The chatbot project will be delivered in three phases. The technology supplier hasn’t been determined but will be in the first phase of the project.
“The first phase is both data collection and vendor assessment phase. So, there’ll be an assessment of the different vendors in tech out there and then that will be determined in the first phase,” said Janet Krstevski, managing director and lead of Accenture Canada’s talent and organization practice.
This announcement follows Accenture’s CA$1.4 million grant in 2016 which was used by Acces to develop an online platform to deliver resources and services, enabling it to serve double the number of job seekers it served earlier.
Acces receives about 300,000 visitors to its website each year, and right now, it is only serving about 10 per cent of them. The bot, according to Acces, will be able to engage more people through effective interactions and help the nonprofit serve 15 per cent more people during the first year of operation.
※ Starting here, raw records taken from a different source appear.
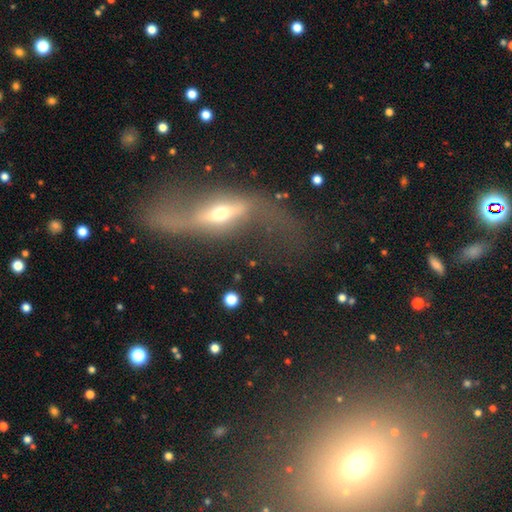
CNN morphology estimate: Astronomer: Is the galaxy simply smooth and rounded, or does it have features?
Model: featured or disk — 72%.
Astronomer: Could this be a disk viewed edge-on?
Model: no — 82%.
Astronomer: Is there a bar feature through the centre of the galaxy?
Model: no — 42% (runner-up: weak, 36%).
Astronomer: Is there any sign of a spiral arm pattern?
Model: yes — 82%.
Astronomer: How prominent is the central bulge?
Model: moderate — 49% (runner-up: small, 39%).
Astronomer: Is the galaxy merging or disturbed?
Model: none — 50%.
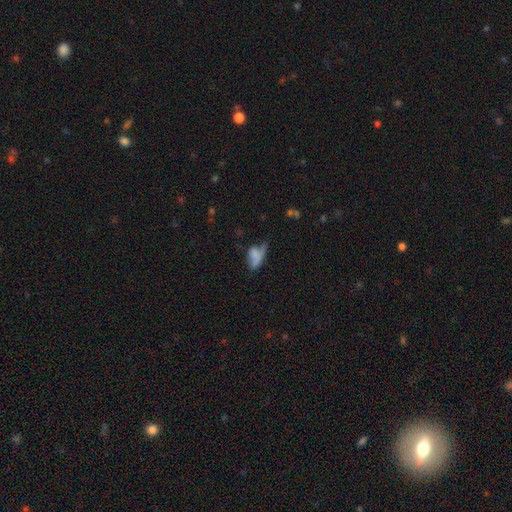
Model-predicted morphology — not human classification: Q: Smooth or featured?
A: smooth (63%); runner-up: featured or disk (25%)
Q: How rounded?
A: in between (80%); runner-up: cigar-shaped (14%)
Q: Merging?
A: major disturbance (32%); runner-up: minor disturbance (27%)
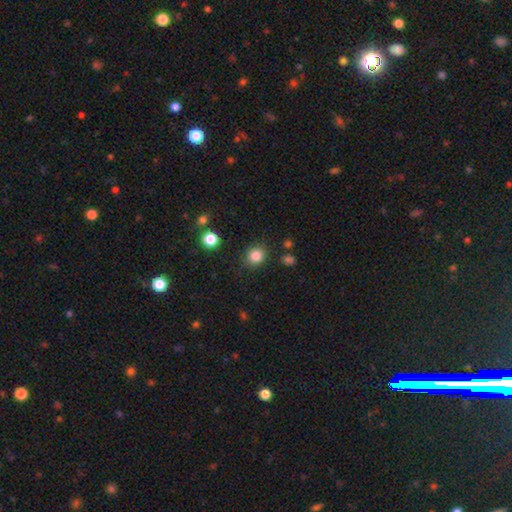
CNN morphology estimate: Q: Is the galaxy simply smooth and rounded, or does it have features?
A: smooth — 84%.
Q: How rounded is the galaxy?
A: round — 79%.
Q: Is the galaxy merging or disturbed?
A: none — 86%.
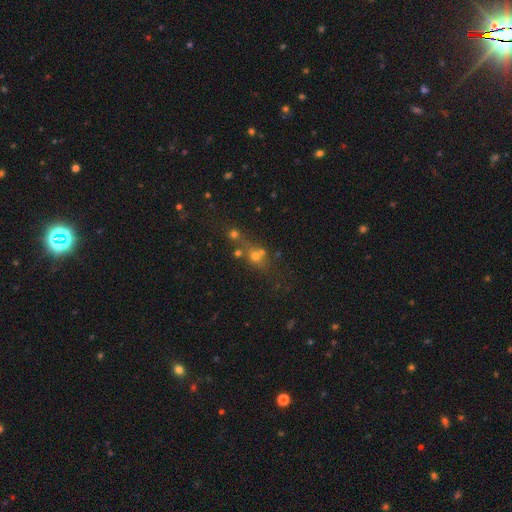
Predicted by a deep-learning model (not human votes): Smooth or featured: smooth — 52% (star or artifact — 28%)
How rounded: round — 72% (in between — 24%)
Merging: none — 43% (merger — 41%)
“Conversational AI is how online technology understands common questions and inquiries. We might have people just come into our site saying – how can I find a job?…and so the bot has to be able to understand the ultimate goal of that user. It also has to know what services we have available to recommend to them and in what way. In many ways, the bot will use this AI, but also draw on all of our service knowledge that we have in house to say ‘okay, we’re going to recommend this service or workshop about resumes because you’re at that step,” explained Ada Wong, vice-president of marketing, communications and digital strategies in the interview.
“The flip side of the bot is the database, which is really critical for us. We’re on a Salesforce database…and this is just the other side of the bot interacting online and gathering all of this data, putting it back into our database so that we can learn from the interaction and can actually improve our internal business processes to deliver services more efficiently and effectively,” elaborated Wong.
Acces said it is looking at a fall to early winter launch.
“From my understanding of the technology, we hope to launch a bot that has a close to 90 per cent accuracy rate and is able to align our business processes, the right answer…and will continue to learn after it is launched. So with each interaction with the public, it will gain new knowledge and will continue to adapt is the answer..and that work will go right into next year. And we’re going to be tracking the results of the project for a full year following the launch,” said Wong.
Accenture and Acces have been partners for more than 10 years. This grant is aligned with Accenture’s Skills to Succeed program, which is a corporate citizenship initiative that aims to help resolve critical issues faced by business and society.